From the applied toner amount (mg / cm ² ), the coloring power of the toner was evaluated according to the following criteria.
(Evaluation criteria)
A: Less than 0.45 Excellent B: 0.45 or more, less than 0.55 Good C: 0.55 or more, less than 0.65 D: 0.65 or more, which is a level that is not a problem in the present invention Unacceptable in the present invention

(Evaluation of blue color reproducibility of toner)
Using a modified machine of Canon full-color copier imageRUNNER ADVANCE C5051 as the image forming apparatus, the two-component developer 1 is introduced into the developer unit of the magenta station, and the two-component developer C is introduced into the developer unit of the cyan station.
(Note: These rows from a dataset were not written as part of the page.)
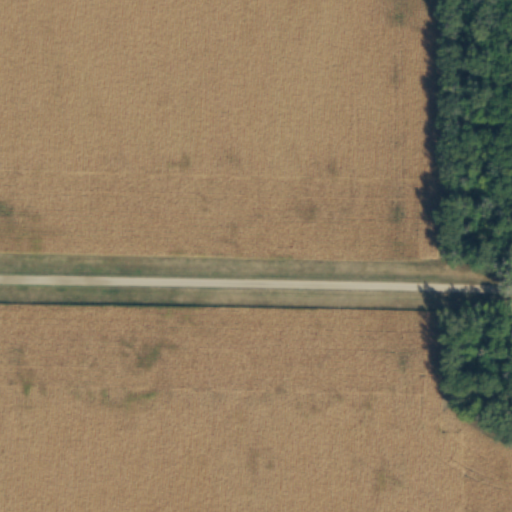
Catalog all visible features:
road: (255, 283)
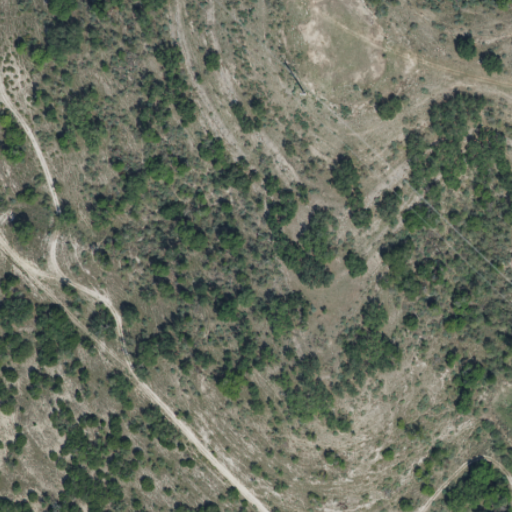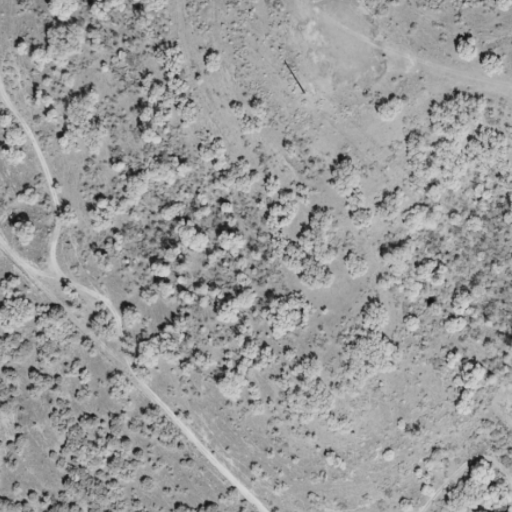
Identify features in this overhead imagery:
power tower: (303, 92)
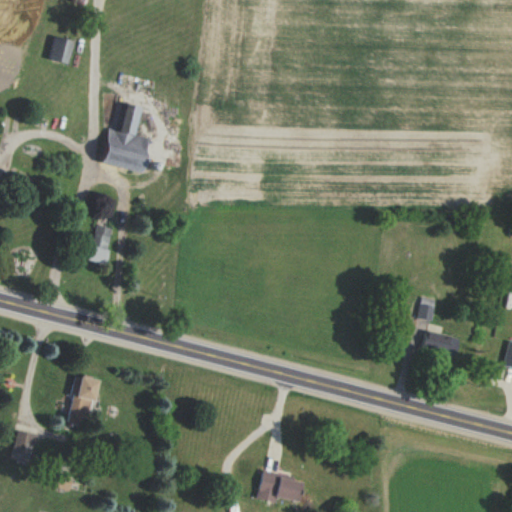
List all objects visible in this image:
building: (57, 49)
road: (40, 131)
building: (123, 141)
road: (87, 159)
road: (117, 241)
building: (95, 243)
building: (422, 308)
building: (436, 343)
building: (507, 356)
road: (255, 368)
road: (30, 369)
building: (78, 399)
building: (21, 444)
building: (276, 487)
And evaluated.
The printing speed was set to 1.5 times the normal speed (A4 horizontal feed 76.5 sheets / min).
The evaluation environment is a normal temperature and humidity environment (23 ° C., 50% RH), and the evaluation paper is copy paper CS-814 (A4, basis weight 81.4 g / m ² ) sold by Canon Marketing Japan Inc. It was.
Using the two-component developer 1 and the two-component developer C, a blue image as a secondary color was formed. At this time, a separation image was formed from 00H (solid white) to FFH image (solid portion) with 16 gradations.
In the secondary color image formation, the applied amount of the FFH image (solid portion) of the two-component developer 1 was set to an applied amount at which the image density in a single color is 1.55.
For the two-component developer C, the loading amount of the FFH image (solid portion) was adjusted to 0.45 mg / cm ² . The applied amount of 0.45 mg / cm ² is an applied amount at which the image density of the two-component developer C in a single color is 1.55.
The obtained 16-tone secondary color (blue) image was subjected to L ^* , a ^* , b ^{* of} each tone image using SpectroScan Transmission (manufactured by GretagMacbeth) (measurement condition: D ₅₀ viewing angle 2 °) ^. And C ^* of each gradation was obtained from the following equation.
C ^* = {(a ^* ) ² + (b ^* ) ² } ^0.5
C ^* of each gradation was compared, and the largest C ^* (C ^* max) was obtained and used as an index for evaluating blue reproducibility. The larger C ^* max, the better the blue reproducibility, and the evaluation was performed according to the following criteria.
(Evaluation criteria)
A: 55 or more Excellent B: 50 or more, less than 55 Good C: 42 or more, less than 50 Level D: no problem in the present invention D: less than 42 Unacceptable in the present invention

Claims (5)

A toner having toner particles containing a binder resin and a magenta colorant,
The magenta colorant includes a compound A represented by the following formula (1), a compound B represented by the following formula (2), and Pigment Red 150, Pigment Red 57: 1, Pigment Red 238, and Pigment Red 269. Containing one or more pigments C selected from the group consisting of:
When the content of the compound A with respect to 100 parts by mass of the binder resin is Ya parts by mass and the content of the compound B is Yb parts by mass, Yb / (Ya + Yb) is 0.10 or more and 0.90 or less. And Yb is 0.50 or more and 10.00 or less.

  The Yc / (Ya + Yb + Yc) is 0.20 or more and 0.80 or less, when the content of the pigment C with respect to 100 parts by mass of the binder resin is Yc parts by mass. The toner described. The toner according to claim 1, wherein the magenta colorant further contains a compound D represented by the following formula (3).

  The Yd / (Ya + Yb + Yc + Yd) is 0.01 or more and 0.05 or less when the content of the compound D with respect to 100 parts by mass of the binder resin is Yd parts by mass. The toner described.   The toner according to any one of claims 1 to 4, wherein the binder resin is a polyester resin, and the acid value of the polyester resin is 1 mgKOH / g or more and 20 mgKOH / g or less.